PASSAGE SHOWN
######
Should you worry about fourth-quarter warnings?

Shares of Cummins dropped briefly on reduced fourth-quarter guidance, but investor optimism returned.

By Jim J. Jubak Oct 27, 2011 5:11PM
All those warnings about weakness in the fourth quarter are starting to sound like a pattern. At least I'm starting to see investors and analysts leap to work building a pattern.

Be careful, though -- the warnings are coming from very different directions, which should make it hard to draw larger conclusions about market sectors and the global economy.

Let’s take the Oct. 25 poster child for fourth-quarter warnings, Cummins (CMI). (Cummins is a member of my Jubak’s Picks portfolio.)

That day, Cummins announced third-quarter earnings of $2.35 a share, beating the Wall Street consensus by 11 cents a share. Revenue fell by 0.3% from the third quarter of 2010 and, at $4.63 billion, came in short of Wall Street projections of $4.62 billion.

But what sent the stock down for the day by more than 5% was the company’s guidance for the fourth quarter. For the full year, Cummins said revenue will be $17.5 billion to $18 billion. That’s down from the company’s former guidance of $18 billion and the Wall Street consensus projection of $18.13 billion.

EBIT (earnings before interest and taxes) margins will fall to 14% to 14.5%, from previous guidance of 14.5%. This works out to full-year earnings per share of $8.40 to $8.95. The Wall Street consensus projects $8.88 a share.

This kind of fine-tuning is worth a decline of 5%?
######
DATA EXTRACT
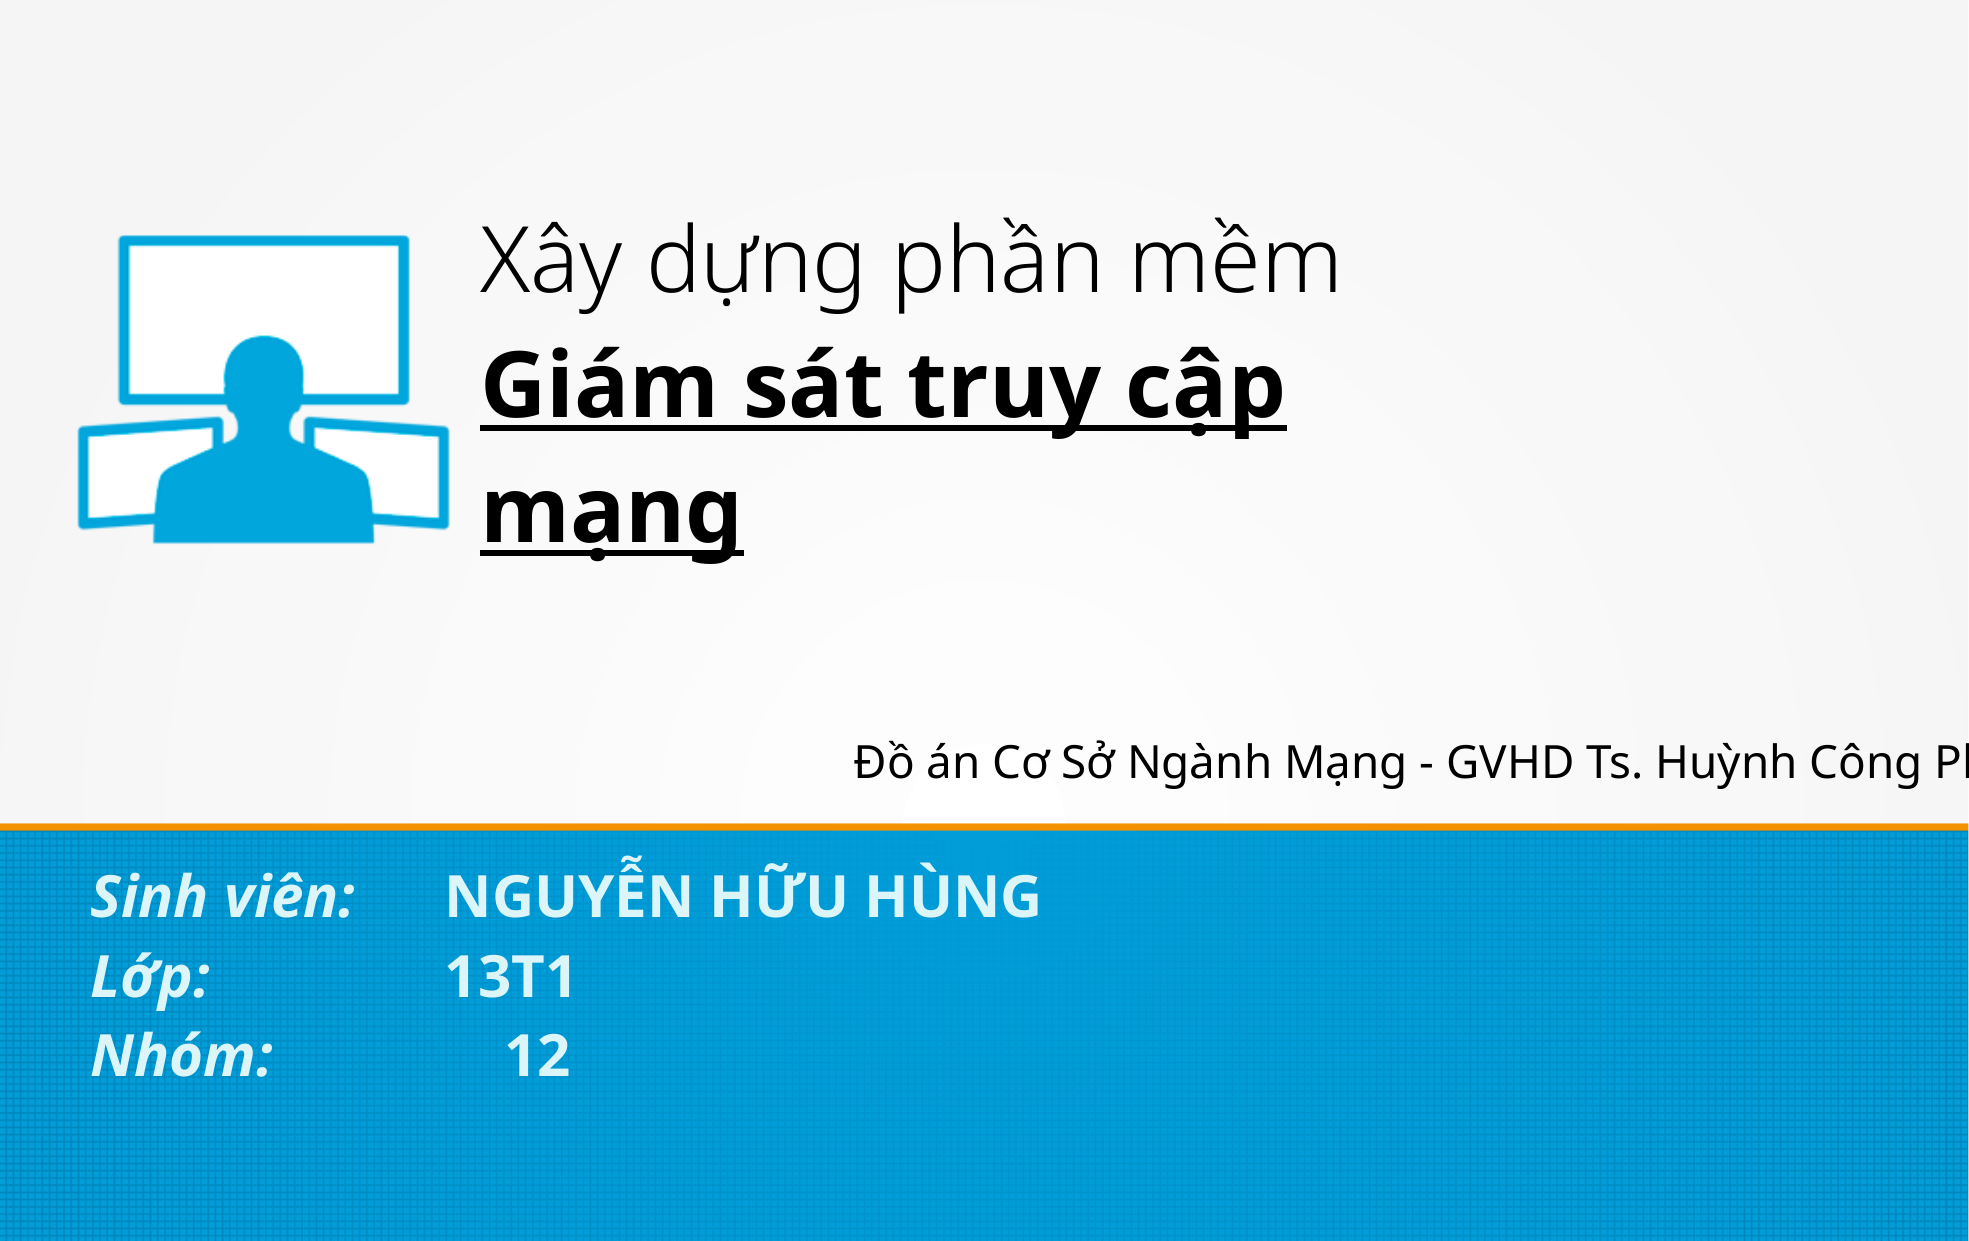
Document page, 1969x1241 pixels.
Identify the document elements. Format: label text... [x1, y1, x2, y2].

subtitle Sinh viên: NGUYỄN HỮU HÙNG Lớp: 13T1 Nhóm: 12 [90, 855, 1861, 1111]
picture [0, 0, 1969, 830]
title Xây dựng phần mềm Giám sát truy cập mạng [480, 195, 1487, 571]
text_box Đồ án Cơ Sở Ngành Mạng - GVHD Ts. Huỳnh Công Pháp [847, 725, 1921, 796]
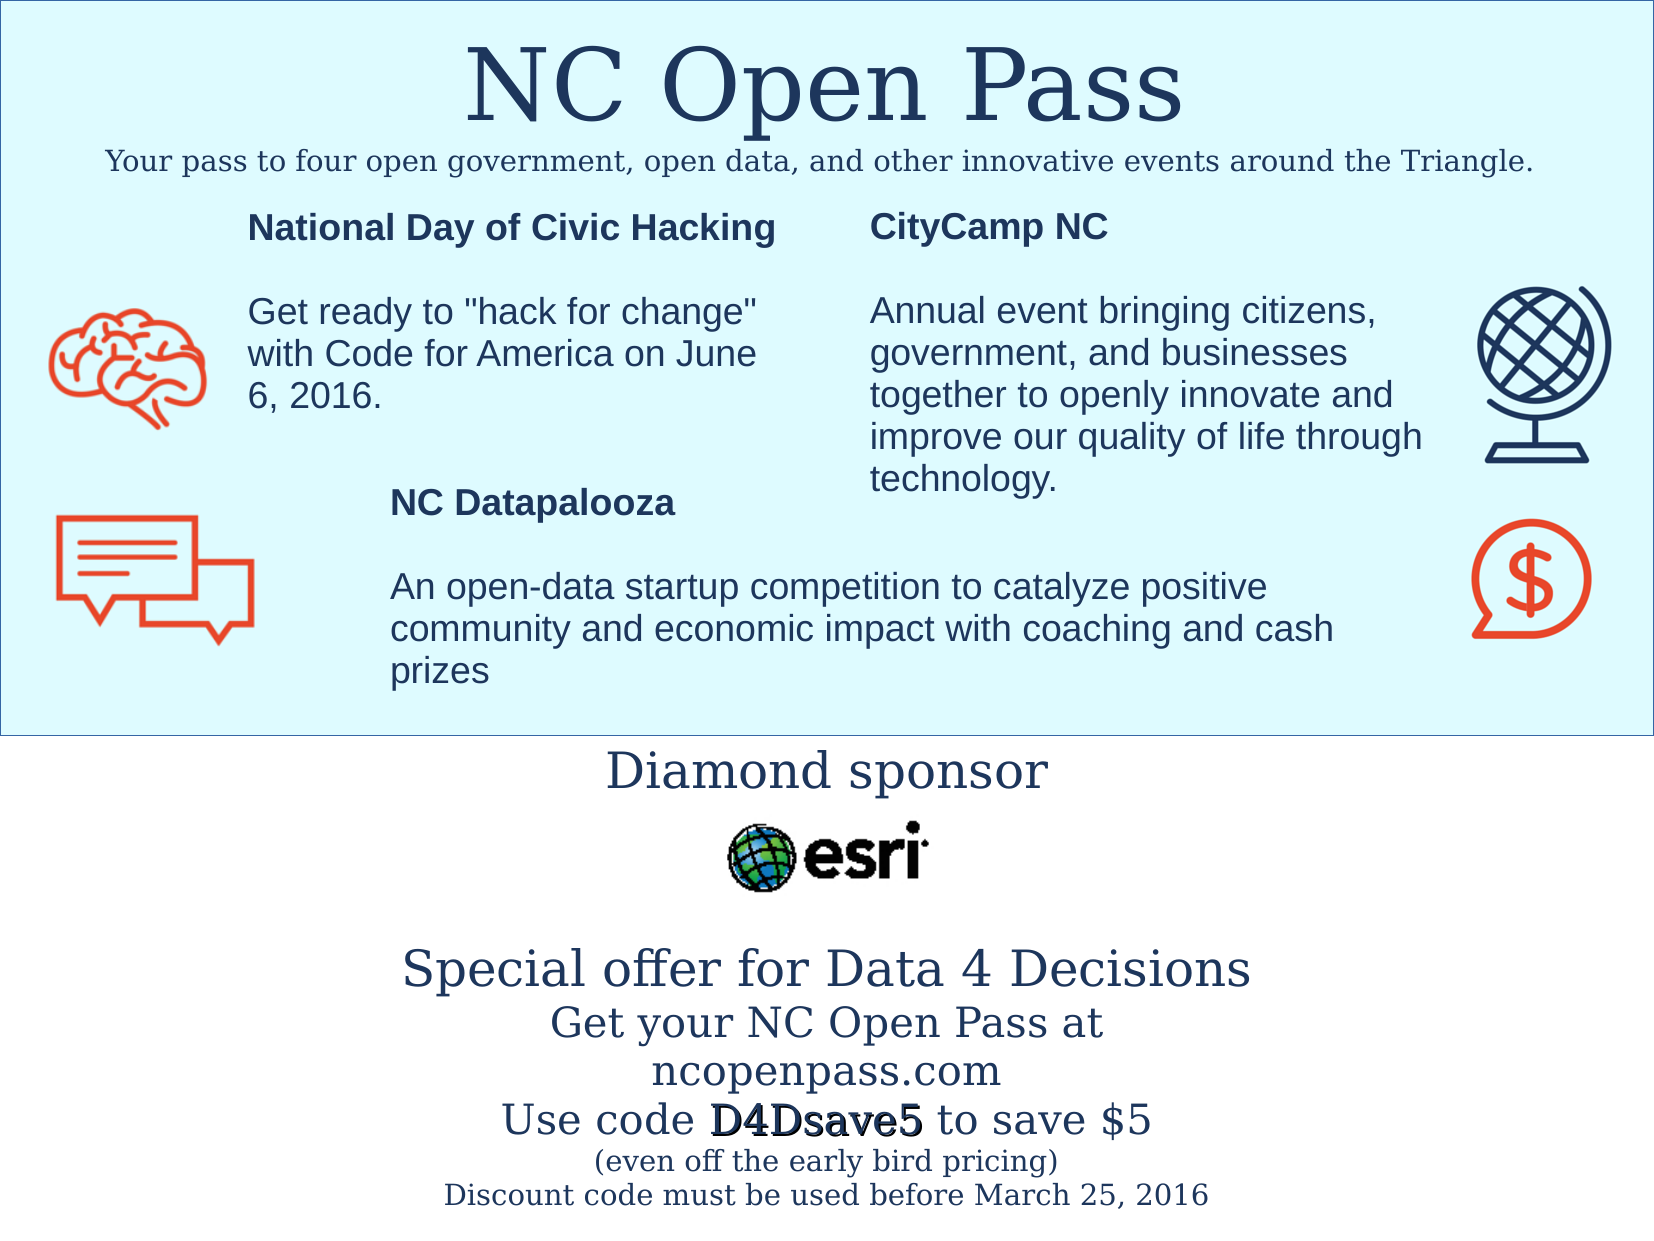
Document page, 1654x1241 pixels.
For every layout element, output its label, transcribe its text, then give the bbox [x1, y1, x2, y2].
######
PARTS OF THE EXERCISE
A – Repeat word for word the part of the article on fourth-quarter warnings that opens with the words containing "Be careful, though" and closes with "of $4.62 billion.".
B – Carry on the article about Cummins and fourth-quarter warnings from the point where it stops.

EXERCISE RESULTS
A –
Be careful, though -- the warnings are coming from very different directions, which should make it hard to draw larger conclusions about market sectors and the global economy.

Let’s take the Oct. 25 poster child for fourth-quarter warnings, Cummins (CMI). (Cummins is a member of my Jubak’s Picks portfolio.)

That day, Cummins announced third-quarter earnings of $2.35 a share, beating the Wall Street consensus by 11 cents a share. Revenue fell by 0.3% from the third quarter of 2010 and, at $4.63 billion, came in short of Wall Street projections of $4.62 billion.

B –
Absolutely -- if it’s a harbinger of a slowdown in Cummins’ business. If the company is pointing to the lower results in the fourth quarter of 2011 as an indication of a continuing or deeper slowdown in 2012, then, yes, the market’s reaction is absolutely appropriate.

Which means, of course, that you’d better take a look at why Cummins reduced its guidance.

Problems with its core North American and European truck business? Nope. Sales of diesel truck engines rose 43% for the quarter from the third quarter of 2010, on strength in the North American and Brazilian markets. Heavy duty truck engine sales grew 89% in the third quarter, and for the year Cummins guided truck revenue growth to an 86% rate.

Problems in China and India? Yep. But very limited problems. Cummins pointed to reduced demand for truck engines as its Dongfeng joint venture, as the plant works through a build up of inventory.

Demand for diesel engines for power generation from China is expected to ease in the fourth quarter. That follows on weaker demand from India in the third quarter.

But serious problems anywhere? Not unless you believe that China’s economy is headed for a hard landing in 2012, when measures from 2011 intended to slow economic growth and inflation overshoot. (Of course, if you believe that, you need to run -- not walk -- to the nearest market exit, because a big slowdown in Chinese growth -- something less than 7% -- will take down pretty much everything.)

In looking for an explanation of why Cummins decided to tweak its guidance, I think you also need to consider the effect of turnover in the CEO job. Chief executive Tim Selso will retire in January, to be replaced by Tom Linebarger, president and chief operating officer since 2008 and a 17-year Cummins veteran.

Many new CEOs tend to be extra conservative with their initial guidance, knowing that lowering targets on the old guy's watch so that the new guy can start off beating expectations is a good career move.

I think the 2012 will be a bit slower in China -- and certainly in Europe -- than I expected when I calculated a $153 target price for Cummins by March 2012. I’d trim that a bit to $145 by July.

The stock has pretty much recovered from its Oct. 25 drop...and then some. Shares rose 7.2% Thursday. That pushed the price back over $100 a share, a level that has presented an obstacle to the stock recently.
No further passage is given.